British Party Leaders Speak to Core Voters at Conferences

The Conservative and Labour conferences were both aimed at shoring up traditional party bases.

London mayor Boris Johnson waves at the Conservative Party Conference in Birmingham, England, October 9, 2012
London mayor Boris Johnson waves at the Conservative Party Conference in Birmingham, England, October 9, 2012 (Andrew Parsons)

The Conservative Party Conference in Birmingham that ended on Wednesday was, in many ways, remarkably similar to Labour’s conference in Manchester a week earlier. Both British party leaders — the Conservative prime minister David Cameron and Labour’s Ed Miliband — did less to attract the “floating voter” in their speeches and more to shore up and consolidate their traditional party bases.

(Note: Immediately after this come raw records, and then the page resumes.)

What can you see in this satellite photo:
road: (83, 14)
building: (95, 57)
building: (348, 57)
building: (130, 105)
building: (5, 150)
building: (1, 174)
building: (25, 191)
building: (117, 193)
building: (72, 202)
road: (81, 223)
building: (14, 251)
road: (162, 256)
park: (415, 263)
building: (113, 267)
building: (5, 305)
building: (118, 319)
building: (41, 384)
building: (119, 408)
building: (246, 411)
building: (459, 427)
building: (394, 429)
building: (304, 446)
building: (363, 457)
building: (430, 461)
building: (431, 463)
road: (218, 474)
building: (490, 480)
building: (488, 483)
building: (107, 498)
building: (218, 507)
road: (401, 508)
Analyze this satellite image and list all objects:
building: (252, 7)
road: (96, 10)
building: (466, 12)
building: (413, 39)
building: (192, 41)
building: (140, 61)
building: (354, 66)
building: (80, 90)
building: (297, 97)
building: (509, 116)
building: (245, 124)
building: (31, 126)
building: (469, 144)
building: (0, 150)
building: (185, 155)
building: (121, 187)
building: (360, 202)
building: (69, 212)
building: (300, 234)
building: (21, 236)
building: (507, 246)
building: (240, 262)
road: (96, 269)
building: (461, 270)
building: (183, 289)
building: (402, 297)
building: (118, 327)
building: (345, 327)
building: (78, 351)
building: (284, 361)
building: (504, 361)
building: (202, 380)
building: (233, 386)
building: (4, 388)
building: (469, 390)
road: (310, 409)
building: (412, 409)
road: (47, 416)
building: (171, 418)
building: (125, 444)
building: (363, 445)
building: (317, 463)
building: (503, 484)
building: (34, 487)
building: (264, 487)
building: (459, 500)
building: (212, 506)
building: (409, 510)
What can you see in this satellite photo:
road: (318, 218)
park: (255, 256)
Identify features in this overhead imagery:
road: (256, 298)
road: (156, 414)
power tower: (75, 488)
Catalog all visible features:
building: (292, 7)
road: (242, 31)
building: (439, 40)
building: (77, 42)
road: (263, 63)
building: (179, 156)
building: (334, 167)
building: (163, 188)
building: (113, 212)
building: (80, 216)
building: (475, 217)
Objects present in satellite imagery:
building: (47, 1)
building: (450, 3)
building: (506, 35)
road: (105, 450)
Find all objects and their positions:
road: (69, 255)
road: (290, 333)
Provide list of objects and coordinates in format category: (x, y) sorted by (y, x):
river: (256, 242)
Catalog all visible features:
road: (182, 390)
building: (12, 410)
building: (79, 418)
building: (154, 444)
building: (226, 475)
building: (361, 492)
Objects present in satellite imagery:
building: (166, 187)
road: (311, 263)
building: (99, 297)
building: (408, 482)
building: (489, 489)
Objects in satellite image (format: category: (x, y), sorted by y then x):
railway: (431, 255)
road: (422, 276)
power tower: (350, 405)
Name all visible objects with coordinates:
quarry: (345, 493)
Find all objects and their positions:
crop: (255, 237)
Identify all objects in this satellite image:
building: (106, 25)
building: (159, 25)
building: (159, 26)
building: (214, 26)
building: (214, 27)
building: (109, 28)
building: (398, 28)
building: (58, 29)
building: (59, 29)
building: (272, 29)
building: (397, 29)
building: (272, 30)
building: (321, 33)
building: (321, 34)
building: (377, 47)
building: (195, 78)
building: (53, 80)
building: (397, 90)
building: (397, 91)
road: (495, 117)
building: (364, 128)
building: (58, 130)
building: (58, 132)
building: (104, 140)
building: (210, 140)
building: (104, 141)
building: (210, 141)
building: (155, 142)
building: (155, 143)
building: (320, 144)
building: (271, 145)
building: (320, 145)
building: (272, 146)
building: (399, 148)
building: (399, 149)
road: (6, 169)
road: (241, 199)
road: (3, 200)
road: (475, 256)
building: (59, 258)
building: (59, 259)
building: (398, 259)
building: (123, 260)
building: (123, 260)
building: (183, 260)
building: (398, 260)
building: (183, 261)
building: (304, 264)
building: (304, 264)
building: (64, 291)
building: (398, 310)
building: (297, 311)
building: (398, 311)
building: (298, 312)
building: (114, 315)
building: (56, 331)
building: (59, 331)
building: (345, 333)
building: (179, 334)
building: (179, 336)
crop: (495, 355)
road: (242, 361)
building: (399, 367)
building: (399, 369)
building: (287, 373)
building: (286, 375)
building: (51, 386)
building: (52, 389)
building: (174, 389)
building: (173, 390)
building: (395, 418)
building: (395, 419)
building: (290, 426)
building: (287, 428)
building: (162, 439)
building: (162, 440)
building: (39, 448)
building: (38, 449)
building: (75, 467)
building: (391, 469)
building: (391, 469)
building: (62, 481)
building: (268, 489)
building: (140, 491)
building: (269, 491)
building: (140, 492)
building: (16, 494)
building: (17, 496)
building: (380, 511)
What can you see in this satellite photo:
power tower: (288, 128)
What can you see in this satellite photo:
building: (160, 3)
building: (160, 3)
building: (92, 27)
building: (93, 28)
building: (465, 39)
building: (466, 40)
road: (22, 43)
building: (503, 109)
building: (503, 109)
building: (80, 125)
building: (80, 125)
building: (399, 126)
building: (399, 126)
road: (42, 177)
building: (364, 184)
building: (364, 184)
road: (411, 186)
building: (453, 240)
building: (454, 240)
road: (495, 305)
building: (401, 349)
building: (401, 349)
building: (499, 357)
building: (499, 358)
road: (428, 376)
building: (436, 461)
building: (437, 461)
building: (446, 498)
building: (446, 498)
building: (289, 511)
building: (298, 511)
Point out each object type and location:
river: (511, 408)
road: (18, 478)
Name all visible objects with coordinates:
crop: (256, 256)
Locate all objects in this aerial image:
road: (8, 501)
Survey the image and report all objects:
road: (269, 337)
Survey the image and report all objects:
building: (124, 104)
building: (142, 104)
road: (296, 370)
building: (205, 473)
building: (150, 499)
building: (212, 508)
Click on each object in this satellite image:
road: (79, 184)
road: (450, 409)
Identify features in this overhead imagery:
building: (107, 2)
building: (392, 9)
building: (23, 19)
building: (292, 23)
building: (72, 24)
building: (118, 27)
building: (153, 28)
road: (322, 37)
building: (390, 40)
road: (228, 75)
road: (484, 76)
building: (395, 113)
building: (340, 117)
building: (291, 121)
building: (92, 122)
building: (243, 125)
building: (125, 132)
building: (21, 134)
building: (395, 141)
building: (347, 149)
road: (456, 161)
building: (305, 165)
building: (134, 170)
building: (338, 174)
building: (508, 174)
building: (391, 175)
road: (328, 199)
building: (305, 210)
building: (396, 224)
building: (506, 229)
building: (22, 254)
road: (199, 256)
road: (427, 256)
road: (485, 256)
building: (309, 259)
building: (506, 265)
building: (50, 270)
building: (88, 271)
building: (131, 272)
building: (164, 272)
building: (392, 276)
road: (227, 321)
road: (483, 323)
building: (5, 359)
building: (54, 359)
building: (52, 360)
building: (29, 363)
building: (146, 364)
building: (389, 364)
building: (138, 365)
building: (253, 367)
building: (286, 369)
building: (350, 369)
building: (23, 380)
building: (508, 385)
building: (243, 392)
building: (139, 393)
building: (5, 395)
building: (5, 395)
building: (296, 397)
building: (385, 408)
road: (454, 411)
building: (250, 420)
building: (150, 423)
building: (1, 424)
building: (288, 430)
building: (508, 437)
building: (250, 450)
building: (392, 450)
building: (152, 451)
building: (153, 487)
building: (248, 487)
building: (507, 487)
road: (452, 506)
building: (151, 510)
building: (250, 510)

Hence in Cameron’s speech, there was talk of tax cuts and tougher rhetoric on immigration. While the other week in Manchester, there was talk of “saving” the National Health Service and state intervention in markets that are seen as broken, such as energy and the railways.

The reason for this is that the United Kingdom Independence Party, currently polling at 14 percent, is being taken seriously. The two major parties seem to believe that they can win a majority if their core voters stay with them, no matter which way the “floating voters” go.

This could be a dangerous game but we will have to wait until the general election in May to find out the results.

There was considerable difference in opinion on how to tackle UKIP in Birmingham, reflected in ideological tugs of war at fringe events where issues such as the lack of Conservative representatives in the north of England and the national housing shortage were discussed. Those on the right of the party argued for “UKIP-lite” policies while those to the center advocated “one nation” conservatism in the vein of former leaders Benjamin Disraeli and Harold Macmillan who allowed for some state intervention in the markets.

Overall, however, by the end of the final day of conference, the mood, if still tense, was more optimistic than it had been on the first day when one lawmaker, reflecting on the polls, predicted Labour could quite comfortably win a majority. Cameron’s strong speech appears to have given the Tories more confidence and if they were still in any doubt, a YouGov poll released on Thursday showed them overtaking the socialists by 1 percentage point.